**PROMPT 1**
Copy out the passage of the multi-GPU training text below from "So it was time" to "train larger models.".
**PROMPT 2**
In the multi-GPU training text below, how much did the experiment that ended in the out-of-memory error cost to run?
**PROMPT 3**
Carry on writing the multi-GPU training text below, picking up after its final line.

**PROVIDED TEXT**
● ● ●
ValueError: Asking to pad but the tokenizer does not have a padding token. Please select a token to use as `pad_token` `(tokenizer.pad_token = tokenizer.eos_token e.g.)` or add a new pad token via `tokenizer.add_special_tokens({'pad_token': '[PAD]'})`.

The message is pretty self-explanatory, so I added this to the code just after I created the tokenizer (you'll see this in the code in the version linked above):

tokenizer.pad_token = tokenizer.eos_token

I ran it again -- and got the expected OOM error in trainer.train(). I decided to try it without the torchrun overhead:


...and exactly the same error. So I shut down the machine. $4.84 to run that experiment; now I know how CERN feel ;-)

It was a bit of a pity that there wasn't a machine where I could do pure single-GPU training on the model, because the VRAM it needed would be an interesting comparison point for how how much you need when splitting the work over multiple GPUs. But it wasn't surprising that it didn't fit into 80GiB, considering that the 0.5B model needed 15.83GIB. That's a ratio of about 1:30, so an 8B model would need 240GiB, if it's linear.

So it was time to choose a multi-GPU strategy that doesn't just speed things up for smaller models, but instead makes it possible to train larger models.

Choosing a strategy

Going back to those categories from that HF help page, we were hopefully in the second one: "Your model doesn't fit onto a GPU (but the layers taken individually do)." I say hopefully, because there's a step change in difficulty between successive categories in that list. So let's see what they say about this case:

Case 2: Your model doesn't fit onto a single GPU:

If your model is too large for a single GPU, you have several alternatives to consider:

  1. PipelineParallel (PP)
● ● ●
**RECORDED INFORMATION**

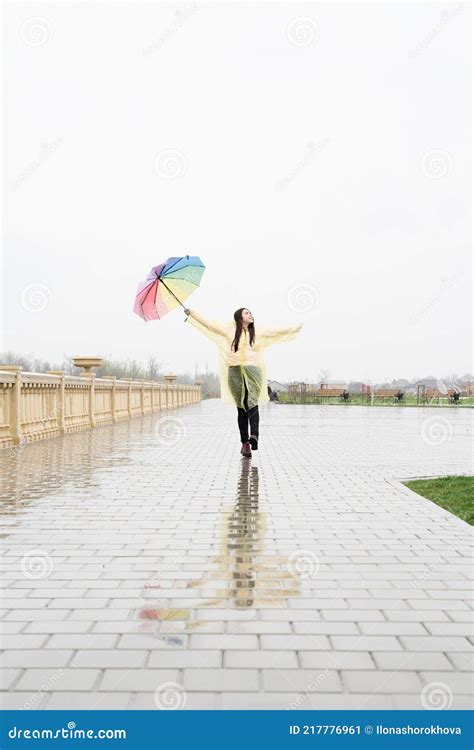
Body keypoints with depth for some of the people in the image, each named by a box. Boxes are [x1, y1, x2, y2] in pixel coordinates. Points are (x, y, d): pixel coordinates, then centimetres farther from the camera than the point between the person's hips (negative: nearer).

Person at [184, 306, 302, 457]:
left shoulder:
● ● ●
**ANSWER SECTION 1**
So it was time to choose a multi-GPU strategy that doesn't just speed things up for smaller models, but instead makes it possible to train larger models.

**ANSWER SECTION 2**
$4.84

**ANSWER SECTION 3**
  2. ZeRO
  3. TensorParallel (TP)

With very fast inter-node connectivity (e.g., NVLINK or NVSwitch) all three strategies (PP, ZeRO, TP) should result in similar performance. However, without these, PP will be faster than TP or ZeRO. The degree of TP may also make a difference. It's best to experiment with your specific setup to determine the most suitable strategy.

Now, before reading any of this, my initial guess as to how you might be able to split a model over GPUs was that you would put each layer on one GPU. You'd send the inputs to GPU0 to do the first layer, then take the activations from there and send them to GPU1 for the next layer, and so on. If you have more layers than you have GPUs, then you might be able to squeeze a couple onto each -- say, layers 1 and 2 on GPU0, 3 and 4 on GPU1, and so on.

Delightfully, there's a name for that: Naive Model Parallelism. It has pretty obvious problems:

The first of those is kind of unavoidable -- any multi-GPU solution is going to require lots of chatter between the different cards. But the second really sounds like a waste of resources.

PipelineParallel is an improved version of this naive system, which works kind of like the instruction pipeline in a CPU. Let's say you have a batch of eight inputs you want to train on, and four layers, each on its own GPU. You'd feed in input one to the GPU0; all of the other GPUs would be idle. But then you take the outputs from GPU0, pass them on to GPU1, and feed the second input in to GPU0. Repeat that two more times, and GPU0 is processing the first layer for input 4, GPU1 is processing the second layer for input 3, GPU2 is processing the third layer for input 2, and GPU3 is finishing off the fourth layer, completing the forward pass for input 1.

Then, for the backward pass, the same thing happens, but with the GPUs working on things in the reverse order.

(There's a really nice diagram of this on the HF page, BTW. I'm only putting my own explanation here as a was of making sure that it's clear enough in my mind that I can express it simply.)

That means that you only have idle time at the start and end of the each pass; the rest of the time, all of the GPUs are busy working on different inputs.

However, on looking at the docs, I found that there's no Transformers implementation that I would be able to use, and models have to be specifically coded to use it. So this one -- despite HF's comment that it's generally as good as or faster than the others -- didn't look like an option, at least for now.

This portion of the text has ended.